Tony the Tiger's road to appearing in a Kellogg's worker protest
Comment of the Day

October 06 2021

Commentary by Eoin Treacy

Tony the Tiger's road to appearing in a Kellogg's worker protest

This article from Quartz may be of interest to subscribers. Here is a section:

While Tony the Tiger thinks Frosted Flakes are “grrr-eat,” hundreds of Kellogg’s factory workers think the company is “grrr-eedy”—and they’re using Tony to drive their point home.

On Oct. 5, when about 1,400 Kellogg’s workers across four US plants went on strike over payments and benefits, a poster featuring the iconic tiger appeared along the picket line in Battle Creek, Michigan. In front of Tony were the words “I’m greedy.” A digital poster by the Bakery, Confectionery, Tobacco Workers and Grain Millers International Union also features an angry Tony holding a”Kellogg’s on Strrr-ike” sign.

Eoin Treacy's view

Many workers feel like they did everything right during the pandemic and came out worse off than they went in. That belief was reinforced by millions of people making more on welfare and stimulus payments than from working. We are now seeing the results of those policies. Worker activism is trending higher.
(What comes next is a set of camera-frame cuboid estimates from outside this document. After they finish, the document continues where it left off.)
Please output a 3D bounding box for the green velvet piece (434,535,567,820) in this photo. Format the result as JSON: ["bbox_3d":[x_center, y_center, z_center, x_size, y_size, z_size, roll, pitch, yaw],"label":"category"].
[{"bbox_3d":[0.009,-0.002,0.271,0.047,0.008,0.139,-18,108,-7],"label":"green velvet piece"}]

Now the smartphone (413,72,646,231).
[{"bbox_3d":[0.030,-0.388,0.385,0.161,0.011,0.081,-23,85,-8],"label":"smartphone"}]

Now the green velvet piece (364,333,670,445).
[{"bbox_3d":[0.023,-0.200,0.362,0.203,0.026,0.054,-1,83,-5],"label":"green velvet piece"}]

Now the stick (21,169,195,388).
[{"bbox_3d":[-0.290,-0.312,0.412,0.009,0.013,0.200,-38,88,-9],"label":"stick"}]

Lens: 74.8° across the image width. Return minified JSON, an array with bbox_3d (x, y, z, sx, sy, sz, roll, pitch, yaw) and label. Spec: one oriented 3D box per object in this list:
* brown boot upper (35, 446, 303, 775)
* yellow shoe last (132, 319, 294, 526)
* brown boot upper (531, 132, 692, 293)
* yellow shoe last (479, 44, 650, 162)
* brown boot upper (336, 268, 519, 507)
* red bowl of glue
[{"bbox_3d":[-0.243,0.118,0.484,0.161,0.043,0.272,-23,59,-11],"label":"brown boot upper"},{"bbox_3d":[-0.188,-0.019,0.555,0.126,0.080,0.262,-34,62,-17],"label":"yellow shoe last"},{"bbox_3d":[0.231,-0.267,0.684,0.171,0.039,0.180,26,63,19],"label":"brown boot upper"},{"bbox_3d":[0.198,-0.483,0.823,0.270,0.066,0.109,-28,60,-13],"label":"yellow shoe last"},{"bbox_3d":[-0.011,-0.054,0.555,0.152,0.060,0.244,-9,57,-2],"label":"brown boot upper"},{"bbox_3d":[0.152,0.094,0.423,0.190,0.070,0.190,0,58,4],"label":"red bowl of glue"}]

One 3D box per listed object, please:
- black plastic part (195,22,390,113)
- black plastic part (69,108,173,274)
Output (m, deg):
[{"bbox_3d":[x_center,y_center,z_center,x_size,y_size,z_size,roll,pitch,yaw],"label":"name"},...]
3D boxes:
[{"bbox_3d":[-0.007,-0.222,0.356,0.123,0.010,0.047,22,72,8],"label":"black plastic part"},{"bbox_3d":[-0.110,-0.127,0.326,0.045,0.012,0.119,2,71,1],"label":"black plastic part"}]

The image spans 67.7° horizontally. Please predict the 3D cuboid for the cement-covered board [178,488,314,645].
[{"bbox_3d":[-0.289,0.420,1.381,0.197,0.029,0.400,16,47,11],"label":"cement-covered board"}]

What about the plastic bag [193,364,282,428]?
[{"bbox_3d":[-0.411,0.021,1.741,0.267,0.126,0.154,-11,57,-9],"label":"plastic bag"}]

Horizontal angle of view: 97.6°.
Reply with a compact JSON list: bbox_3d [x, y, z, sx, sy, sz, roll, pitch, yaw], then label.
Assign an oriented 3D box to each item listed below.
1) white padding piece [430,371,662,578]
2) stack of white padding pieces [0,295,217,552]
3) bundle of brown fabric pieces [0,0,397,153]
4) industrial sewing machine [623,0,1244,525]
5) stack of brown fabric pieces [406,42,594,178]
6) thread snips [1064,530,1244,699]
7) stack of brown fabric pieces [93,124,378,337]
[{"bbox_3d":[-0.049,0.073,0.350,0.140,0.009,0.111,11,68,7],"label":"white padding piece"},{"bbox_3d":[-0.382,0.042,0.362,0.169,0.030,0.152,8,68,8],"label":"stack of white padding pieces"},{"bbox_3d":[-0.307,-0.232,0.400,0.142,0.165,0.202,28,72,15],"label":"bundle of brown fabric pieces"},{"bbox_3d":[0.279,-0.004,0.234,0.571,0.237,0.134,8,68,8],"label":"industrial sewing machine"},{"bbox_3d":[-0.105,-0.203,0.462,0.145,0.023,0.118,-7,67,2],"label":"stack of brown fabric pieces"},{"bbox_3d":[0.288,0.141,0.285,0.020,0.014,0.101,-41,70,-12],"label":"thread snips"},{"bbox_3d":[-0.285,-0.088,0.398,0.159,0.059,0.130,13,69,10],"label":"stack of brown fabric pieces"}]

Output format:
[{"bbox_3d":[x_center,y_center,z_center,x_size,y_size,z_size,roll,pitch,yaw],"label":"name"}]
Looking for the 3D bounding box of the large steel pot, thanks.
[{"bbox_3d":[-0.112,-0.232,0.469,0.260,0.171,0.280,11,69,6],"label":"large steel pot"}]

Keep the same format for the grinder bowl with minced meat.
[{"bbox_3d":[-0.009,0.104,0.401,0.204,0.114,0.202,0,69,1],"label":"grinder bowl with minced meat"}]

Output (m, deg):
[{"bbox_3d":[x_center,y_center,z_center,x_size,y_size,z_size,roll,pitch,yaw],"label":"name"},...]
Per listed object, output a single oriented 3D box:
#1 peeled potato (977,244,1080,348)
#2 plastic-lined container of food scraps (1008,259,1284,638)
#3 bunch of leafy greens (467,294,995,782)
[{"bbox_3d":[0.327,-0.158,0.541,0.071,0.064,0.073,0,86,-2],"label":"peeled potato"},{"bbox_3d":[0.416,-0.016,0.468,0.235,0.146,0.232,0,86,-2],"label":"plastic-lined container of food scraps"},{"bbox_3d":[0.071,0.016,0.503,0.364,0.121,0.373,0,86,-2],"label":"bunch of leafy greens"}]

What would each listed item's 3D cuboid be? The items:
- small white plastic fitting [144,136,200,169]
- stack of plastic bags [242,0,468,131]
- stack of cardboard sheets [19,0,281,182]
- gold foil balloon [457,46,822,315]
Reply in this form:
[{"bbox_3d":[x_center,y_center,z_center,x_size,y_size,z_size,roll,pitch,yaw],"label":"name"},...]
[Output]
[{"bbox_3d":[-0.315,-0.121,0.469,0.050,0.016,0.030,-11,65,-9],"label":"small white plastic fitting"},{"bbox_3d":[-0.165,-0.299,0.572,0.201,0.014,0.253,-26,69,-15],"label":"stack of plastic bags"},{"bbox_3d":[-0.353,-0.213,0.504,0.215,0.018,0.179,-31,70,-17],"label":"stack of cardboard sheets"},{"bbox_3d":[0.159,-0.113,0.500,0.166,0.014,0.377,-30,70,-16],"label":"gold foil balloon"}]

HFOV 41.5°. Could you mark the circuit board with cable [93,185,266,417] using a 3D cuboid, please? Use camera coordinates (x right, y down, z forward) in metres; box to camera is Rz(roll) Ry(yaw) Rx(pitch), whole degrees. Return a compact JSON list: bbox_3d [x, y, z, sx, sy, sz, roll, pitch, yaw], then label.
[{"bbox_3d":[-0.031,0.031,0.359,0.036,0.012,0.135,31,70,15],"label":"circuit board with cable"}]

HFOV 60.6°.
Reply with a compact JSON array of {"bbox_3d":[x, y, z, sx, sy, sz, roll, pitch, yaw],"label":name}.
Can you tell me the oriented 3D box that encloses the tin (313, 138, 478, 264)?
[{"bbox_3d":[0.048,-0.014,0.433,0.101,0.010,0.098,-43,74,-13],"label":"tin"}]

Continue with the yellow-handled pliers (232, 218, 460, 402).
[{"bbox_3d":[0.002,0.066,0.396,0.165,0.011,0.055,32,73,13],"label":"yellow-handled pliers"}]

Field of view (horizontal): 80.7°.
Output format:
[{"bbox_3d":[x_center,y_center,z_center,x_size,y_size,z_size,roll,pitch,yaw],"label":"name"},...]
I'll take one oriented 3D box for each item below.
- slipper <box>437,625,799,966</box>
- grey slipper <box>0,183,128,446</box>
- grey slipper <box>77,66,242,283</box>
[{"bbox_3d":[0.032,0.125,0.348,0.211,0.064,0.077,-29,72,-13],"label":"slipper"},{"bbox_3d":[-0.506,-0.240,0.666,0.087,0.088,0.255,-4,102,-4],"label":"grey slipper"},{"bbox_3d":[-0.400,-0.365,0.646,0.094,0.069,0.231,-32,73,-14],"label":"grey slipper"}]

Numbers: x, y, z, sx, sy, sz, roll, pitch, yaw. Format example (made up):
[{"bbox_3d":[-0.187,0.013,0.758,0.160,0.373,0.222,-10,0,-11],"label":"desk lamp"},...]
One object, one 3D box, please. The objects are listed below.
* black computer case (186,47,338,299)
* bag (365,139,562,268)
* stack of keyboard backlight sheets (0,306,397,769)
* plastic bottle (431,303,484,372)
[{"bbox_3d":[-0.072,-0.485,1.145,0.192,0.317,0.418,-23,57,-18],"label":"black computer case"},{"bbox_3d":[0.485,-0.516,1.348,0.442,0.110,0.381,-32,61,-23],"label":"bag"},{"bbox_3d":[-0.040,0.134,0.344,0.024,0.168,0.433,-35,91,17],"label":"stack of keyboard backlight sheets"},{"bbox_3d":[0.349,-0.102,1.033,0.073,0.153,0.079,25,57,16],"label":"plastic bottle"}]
Strikes at Kellogg’s, Kaiser Permanente in California, graduate employees at Ivy League universities, coal miners in Alabama, carpenters in Washington, Frontier Communications workers in California, transit workers in Texas and Ohio, public employees in Minnesota, dining workers at Northwestern University, home workers in Connecticut are all symptoms of upward pressure on wages.

The Atlanta Fed Wage Growth Tracker is at the upper side of a five-year range and looks likely to break on the upside. That alone should raise significant questions about the “inflation is transitory” argument.

At present investors are likely to give a greater weighting to the potential for further reopening on the back of COVID pills reaching market. That should help to supplement company earnings and support the stock market as the major indices test their respective trend means.

That also supports the view that opening up cyclical sectors will outperform the stay-at-home champions of 2020.